Task inputs: Begin
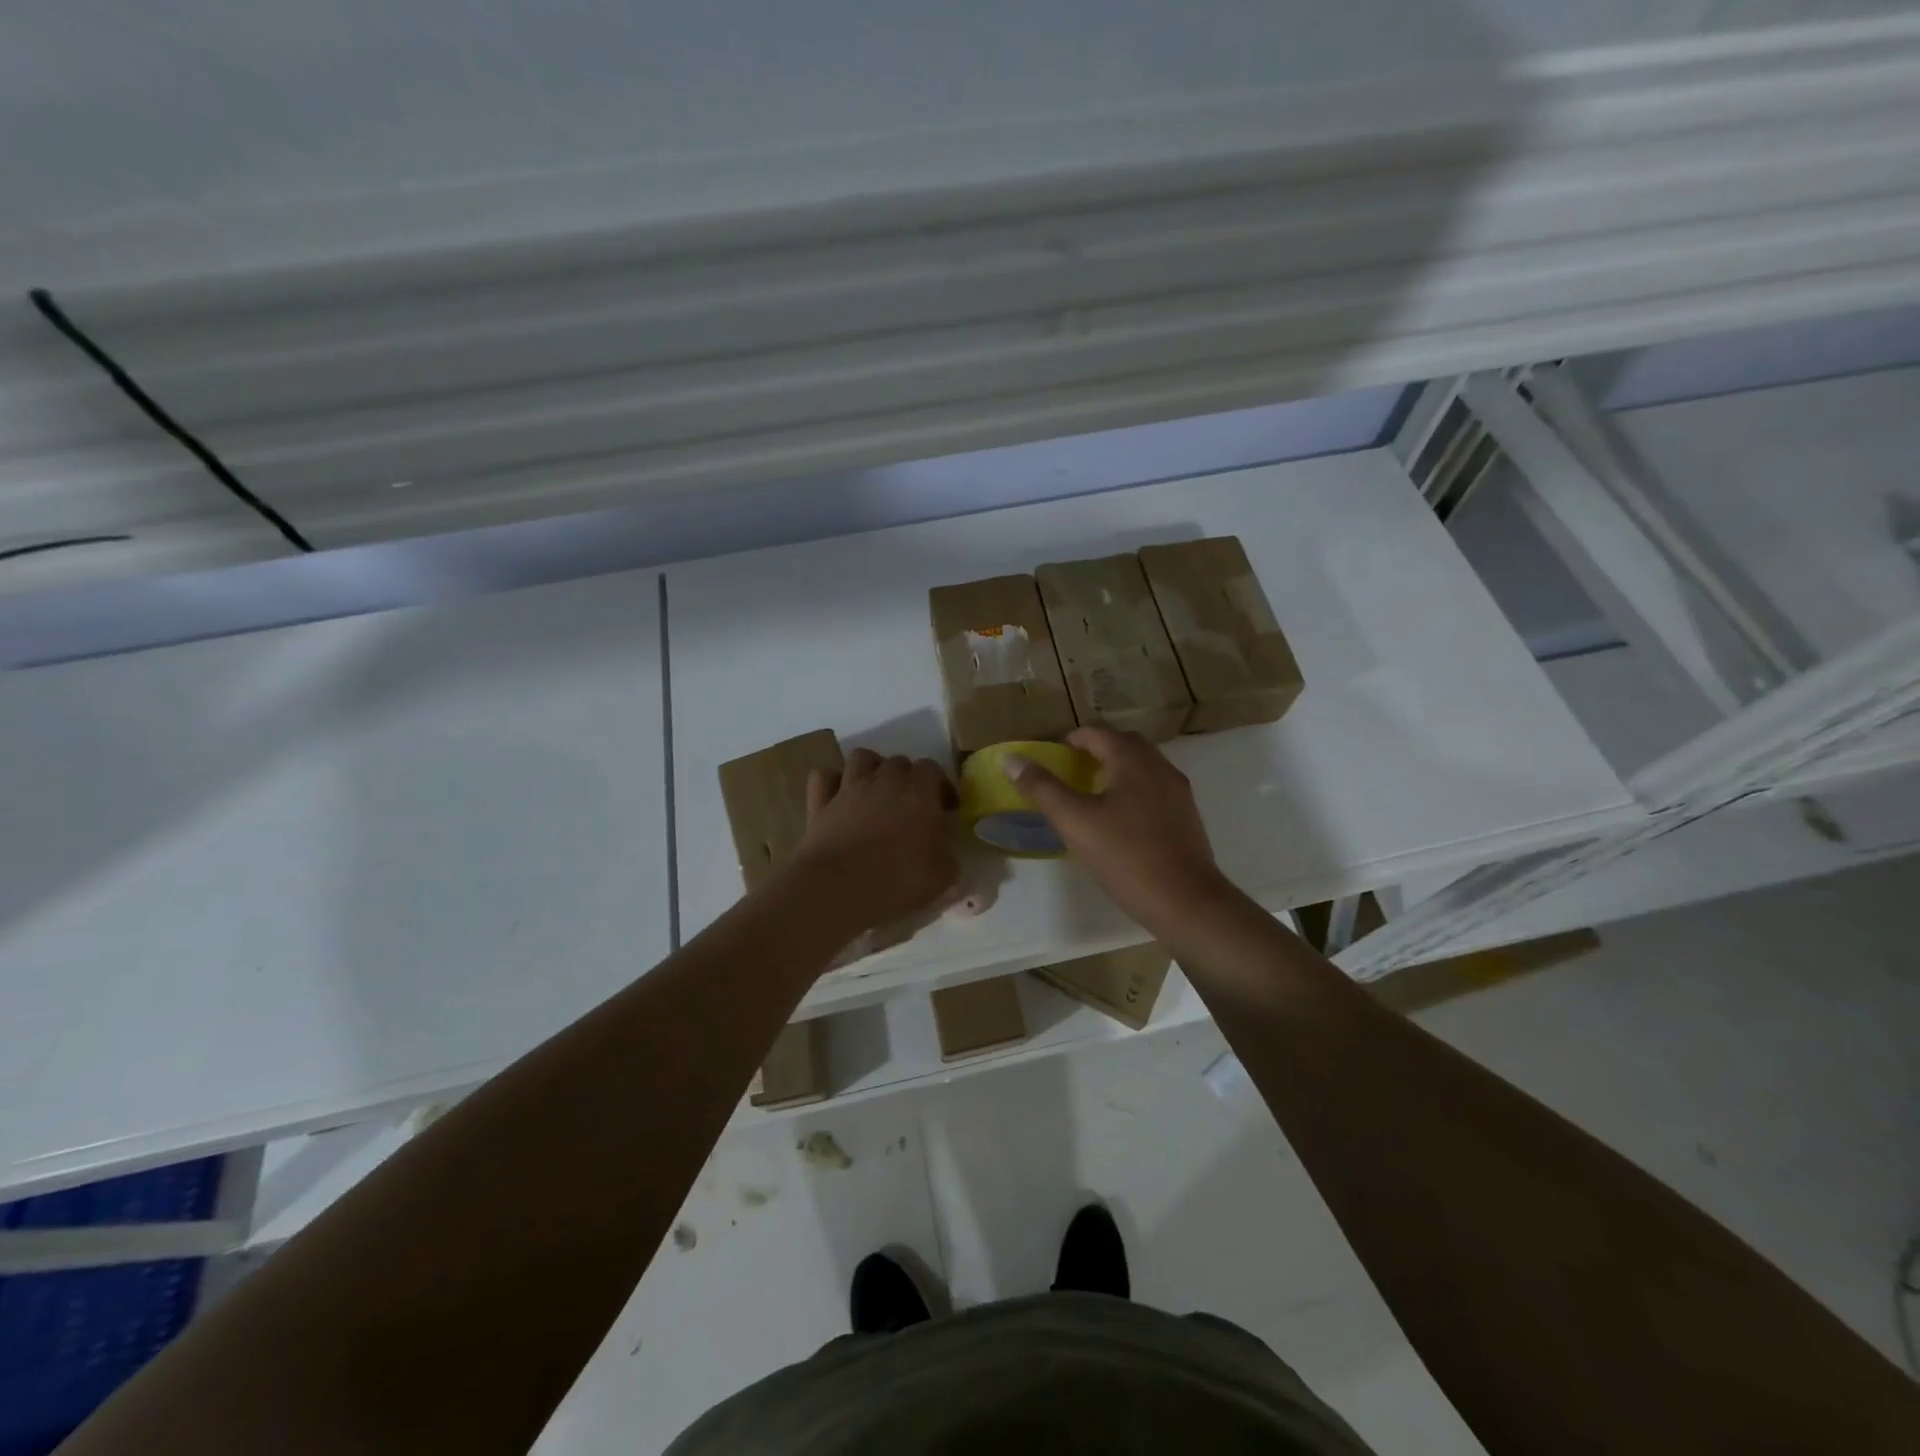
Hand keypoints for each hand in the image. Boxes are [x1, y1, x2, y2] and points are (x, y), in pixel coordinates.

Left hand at [789, 748, 959, 933]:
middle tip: (911, 806)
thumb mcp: (942, 875)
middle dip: (908, 778)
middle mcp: (884, 780)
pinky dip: (832, 781)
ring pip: (861, 757)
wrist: (838, 889)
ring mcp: (849, 788)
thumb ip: (947, 853)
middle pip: (899, 761)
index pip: (932, 769)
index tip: (944, 809)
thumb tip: (942, 845)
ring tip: (876, 792)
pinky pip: (824, 776)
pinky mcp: (820, 802)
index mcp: (919, 792)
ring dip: (871, 769)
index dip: (940, 786)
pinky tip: (839, 797)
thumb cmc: (897, 881)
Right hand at [1006, 727, 1232, 932]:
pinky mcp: (1187, 817)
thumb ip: (1042, 788)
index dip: (1069, 740)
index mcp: (1133, 761)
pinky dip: (1133, 791)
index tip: (1050, 757)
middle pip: (1124, 744)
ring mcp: (1178, 793)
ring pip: (1143, 767)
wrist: (1186, 901)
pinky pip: (1154, 789)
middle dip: (1096, 750)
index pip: (1097, 733)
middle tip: (1070, 771)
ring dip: (1116, 770)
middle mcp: (1160, 767)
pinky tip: (1119, 821)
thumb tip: (1011, 759)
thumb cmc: (1126, 856)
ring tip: (1091, 796)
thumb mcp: (1074, 821)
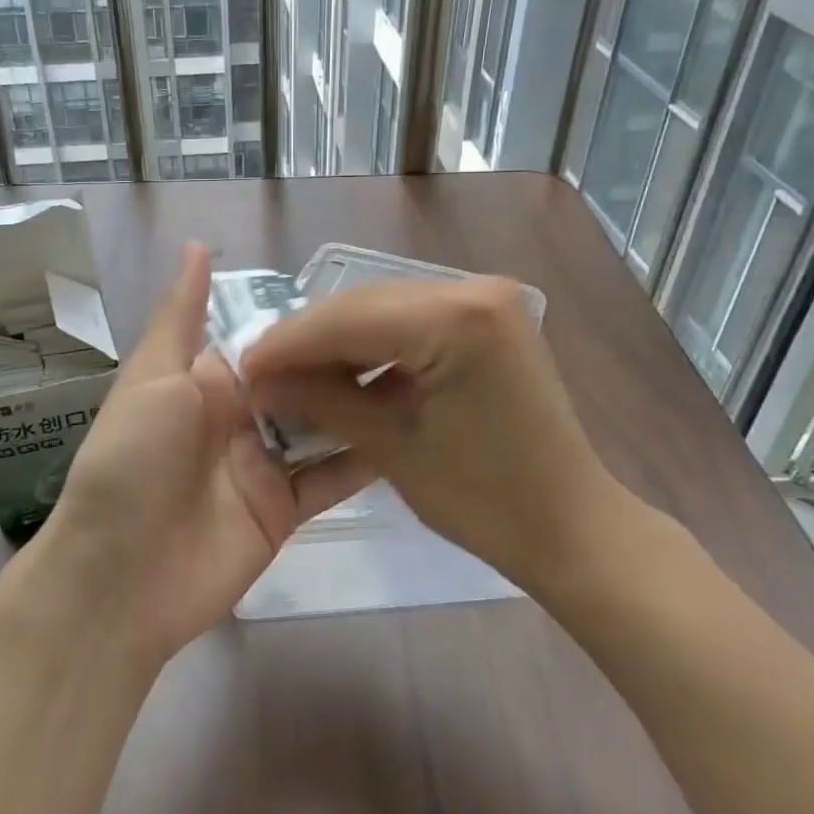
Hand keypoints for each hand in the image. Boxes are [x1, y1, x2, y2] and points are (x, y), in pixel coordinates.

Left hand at [20, 244, 372, 664]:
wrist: (119, 576)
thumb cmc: (132, 461)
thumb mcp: (152, 377)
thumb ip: (182, 316)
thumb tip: (196, 245)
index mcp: (208, 379)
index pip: (267, 338)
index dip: (307, 320)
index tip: (363, 296)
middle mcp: (240, 415)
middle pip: (301, 380)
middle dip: (344, 361)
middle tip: (408, 335)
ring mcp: (264, 463)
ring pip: (322, 425)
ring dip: (361, 405)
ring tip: (421, 376)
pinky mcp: (284, 508)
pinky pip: (330, 478)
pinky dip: (363, 460)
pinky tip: (410, 436)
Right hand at [240, 277, 632, 597]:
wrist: (571, 525)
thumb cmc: (486, 501)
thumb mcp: (392, 448)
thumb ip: (322, 401)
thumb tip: (259, 379)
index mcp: (459, 318)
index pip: (350, 318)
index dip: (289, 343)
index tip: (242, 367)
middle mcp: (474, 289)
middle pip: (365, 305)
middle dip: (309, 340)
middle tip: (262, 373)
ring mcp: (485, 298)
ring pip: (384, 308)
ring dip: (338, 341)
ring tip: (294, 376)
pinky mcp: (487, 317)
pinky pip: (412, 320)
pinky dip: (374, 345)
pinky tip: (343, 372)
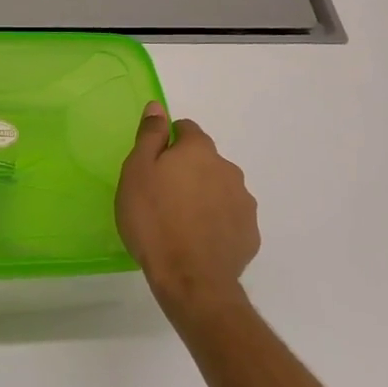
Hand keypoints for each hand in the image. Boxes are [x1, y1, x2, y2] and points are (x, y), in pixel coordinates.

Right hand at [115, 102, 258, 317]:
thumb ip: (149, 136)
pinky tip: (198, 240)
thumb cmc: (154, 220)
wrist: (191, 280)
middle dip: (187, 170)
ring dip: (204, 195)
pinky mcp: (250, 233)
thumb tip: (157, 106)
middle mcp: (228, 169)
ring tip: (180, 221)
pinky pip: (230, 217)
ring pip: (219, 188)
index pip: (185, 129)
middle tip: (162, 196)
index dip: (167, 142)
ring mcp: (244, 202)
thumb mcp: (137, 172)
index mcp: (199, 151)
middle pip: (204, 159)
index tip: (153, 165)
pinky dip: (216, 221)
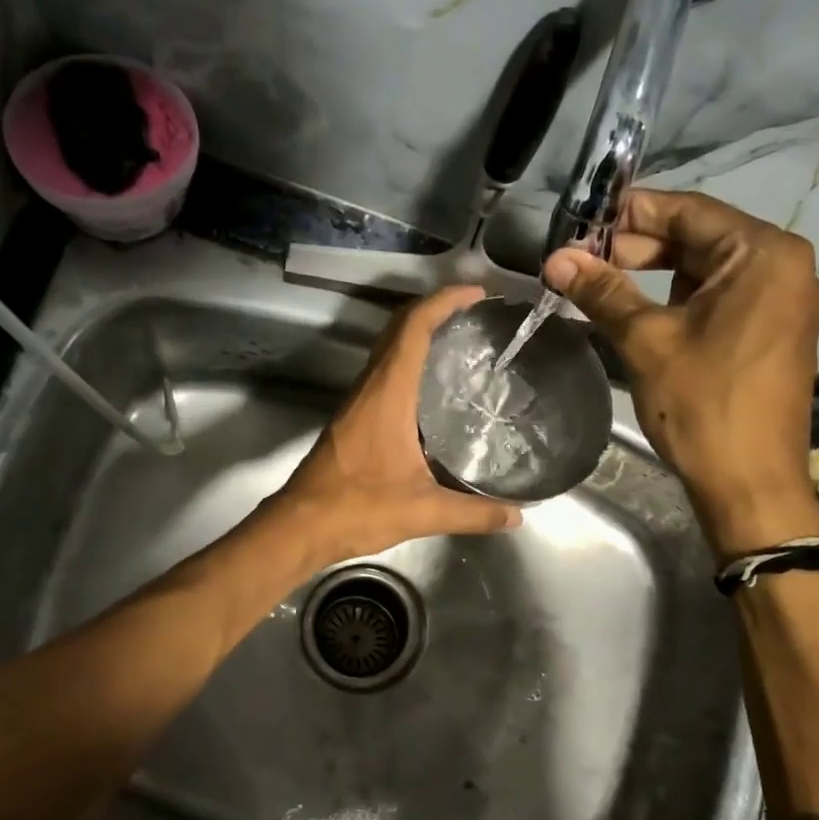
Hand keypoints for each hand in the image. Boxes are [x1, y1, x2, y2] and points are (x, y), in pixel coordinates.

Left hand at [269, 285, 522, 568]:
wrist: (301, 526)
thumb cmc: (357, 509)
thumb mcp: (422, 512)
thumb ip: (473, 513)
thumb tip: (517, 516)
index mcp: (387, 395)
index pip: (413, 329)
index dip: (443, 302)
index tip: (476, 293)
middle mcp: (370, 388)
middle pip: (398, 329)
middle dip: (435, 309)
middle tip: (475, 312)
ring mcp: (358, 402)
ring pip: (389, 350)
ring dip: (420, 333)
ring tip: (462, 339)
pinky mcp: (354, 419)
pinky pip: (384, 373)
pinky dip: (410, 361)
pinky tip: (434, 387)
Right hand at [544, 191, 818, 556]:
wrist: (750, 484)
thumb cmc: (703, 405)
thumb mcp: (647, 341)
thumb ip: (603, 292)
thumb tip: (556, 259)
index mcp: (763, 254)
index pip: (688, 211)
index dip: (630, 213)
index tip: (581, 222)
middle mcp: (782, 266)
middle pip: (698, 238)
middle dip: (638, 246)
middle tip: (582, 260)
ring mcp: (781, 300)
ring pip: (706, 270)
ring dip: (654, 274)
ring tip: (599, 283)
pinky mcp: (770, 331)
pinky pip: (719, 298)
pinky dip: (677, 299)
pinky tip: (636, 309)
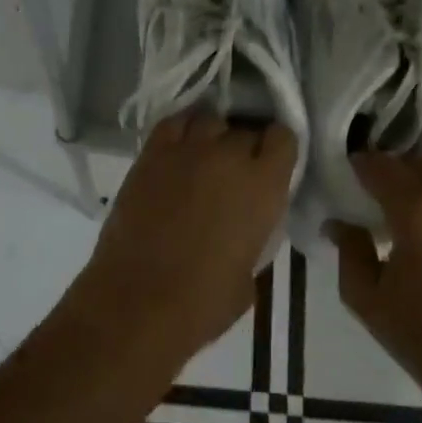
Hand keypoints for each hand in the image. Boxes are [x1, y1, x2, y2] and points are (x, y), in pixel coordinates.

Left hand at [74, 110, 297, 358]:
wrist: (138, 301)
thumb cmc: (203, 302)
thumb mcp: (250, 272)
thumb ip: (254, 235)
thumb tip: (243, 227)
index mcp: (264, 185)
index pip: (284, 138)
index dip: (278, 149)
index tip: (272, 164)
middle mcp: (229, 156)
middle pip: (245, 129)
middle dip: (245, 146)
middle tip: (235, 171)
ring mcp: (187, 150)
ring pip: (209, 120)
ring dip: (213, 136)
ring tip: (206, 157)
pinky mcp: (151, 154)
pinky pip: (173, 123)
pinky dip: (181, 130)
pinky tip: (180, 149)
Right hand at [330, 151, 421, 386]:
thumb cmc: (421, 335)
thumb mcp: (365, 297)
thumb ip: (349, 250)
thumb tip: (341, 223)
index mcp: (418, 210)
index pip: (382, 167)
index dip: (360, 165)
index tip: (348, 175)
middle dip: (399, 168)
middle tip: (379, 193)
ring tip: (411, 210)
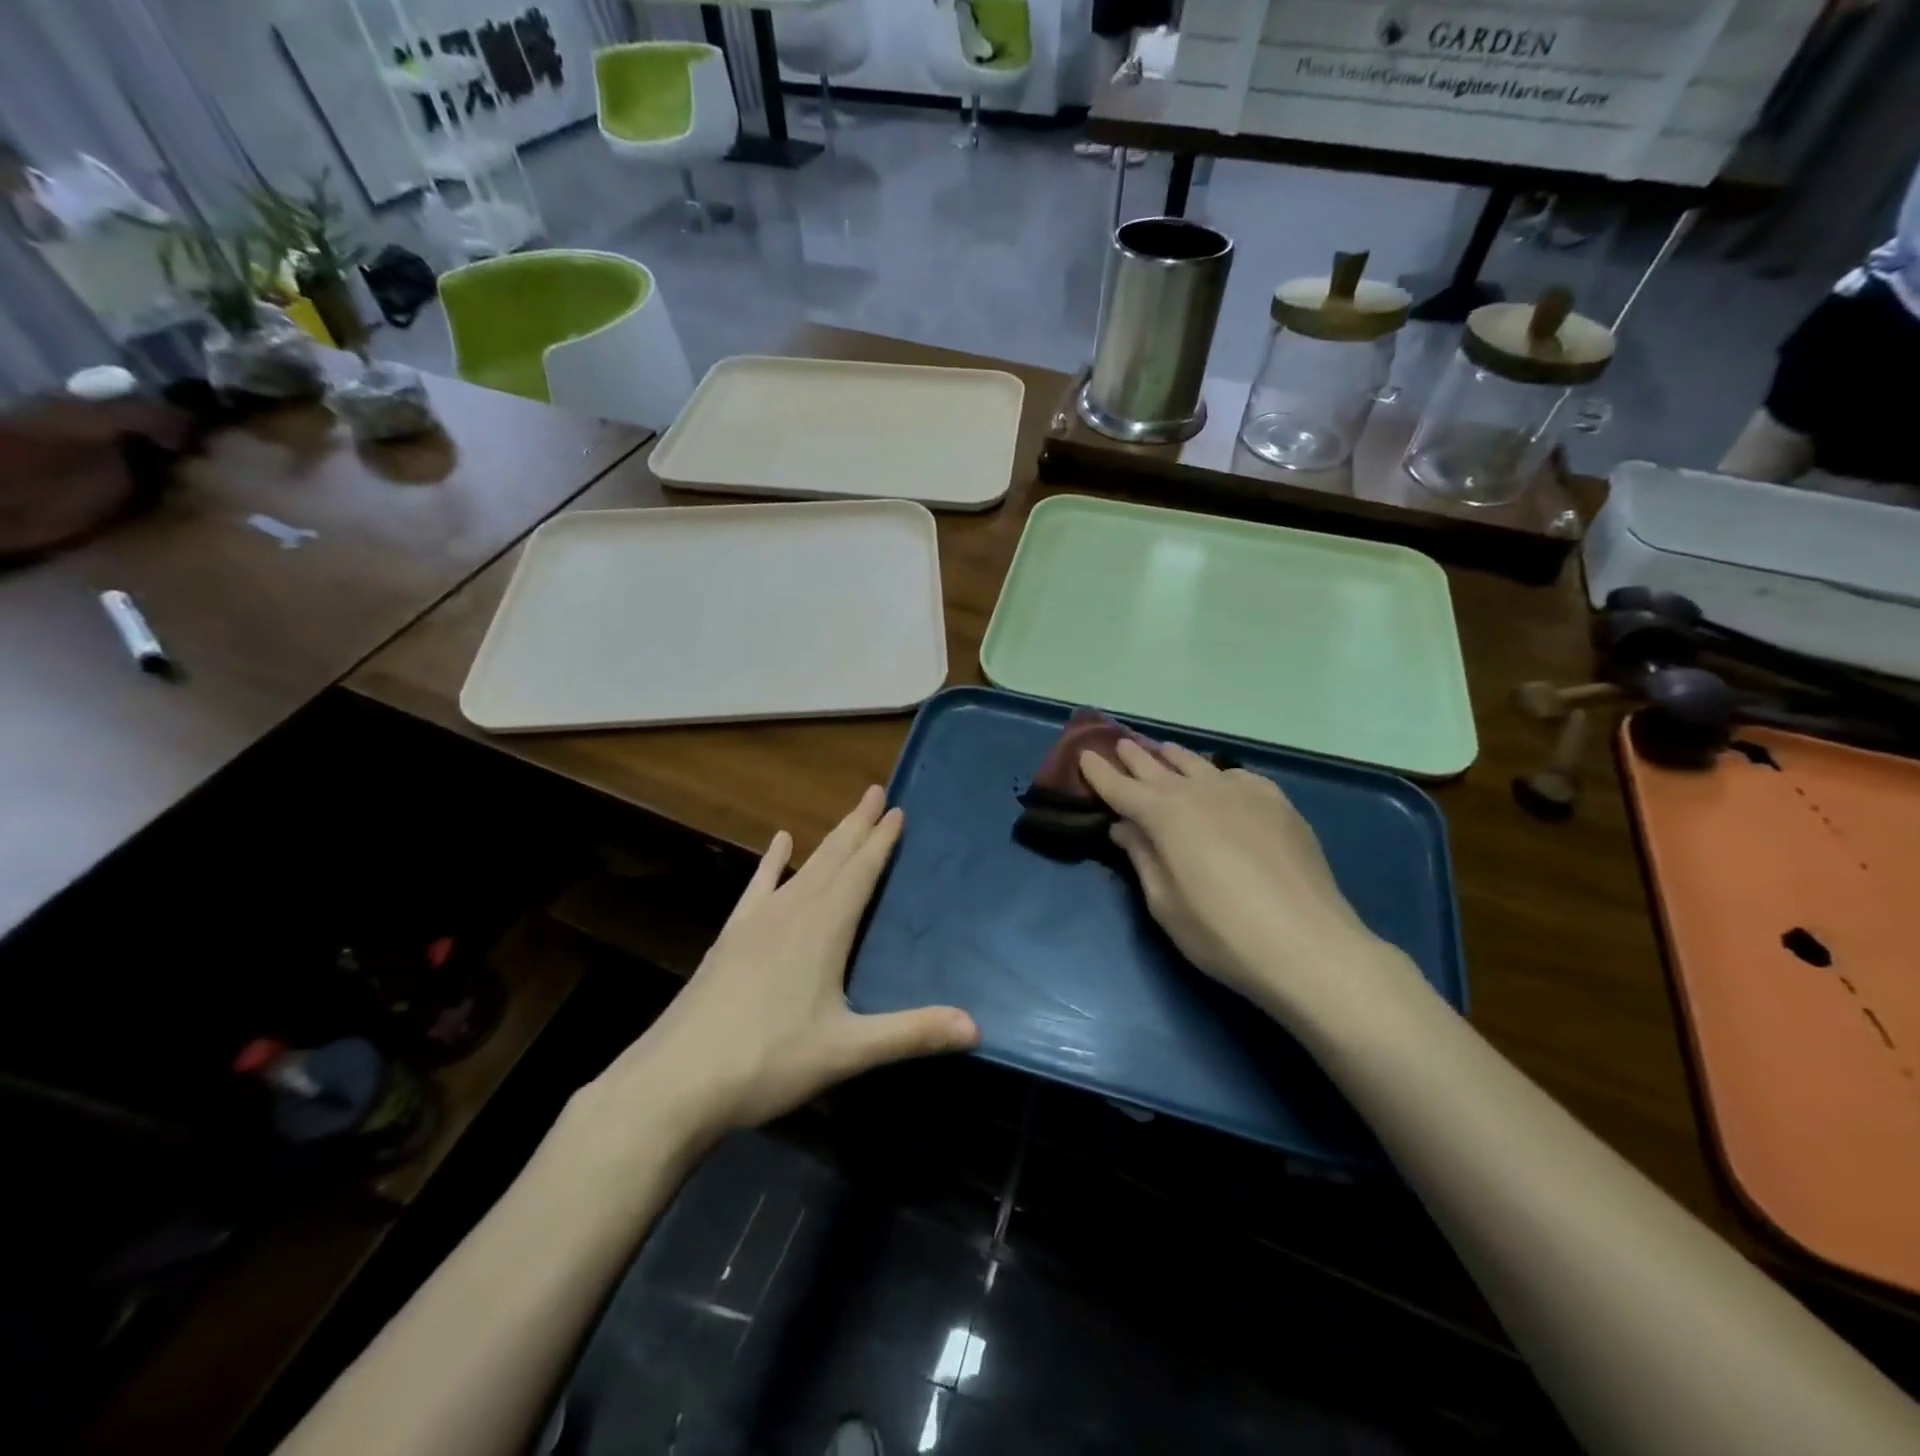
Task inputs: End
- Exercise directions
Give again exactly the lines from the one holding "index pip: (382, 167)" to the final line of the records, both ends included, and nothing more. Pictures do not belong in the copy.

- Your solution
index pip: (382, 167)
index dip: (360, 165)
index tip: (348, 175)
middle dip: (399, 168)
middle tip: (379, 193)
ring tip: (411, 210)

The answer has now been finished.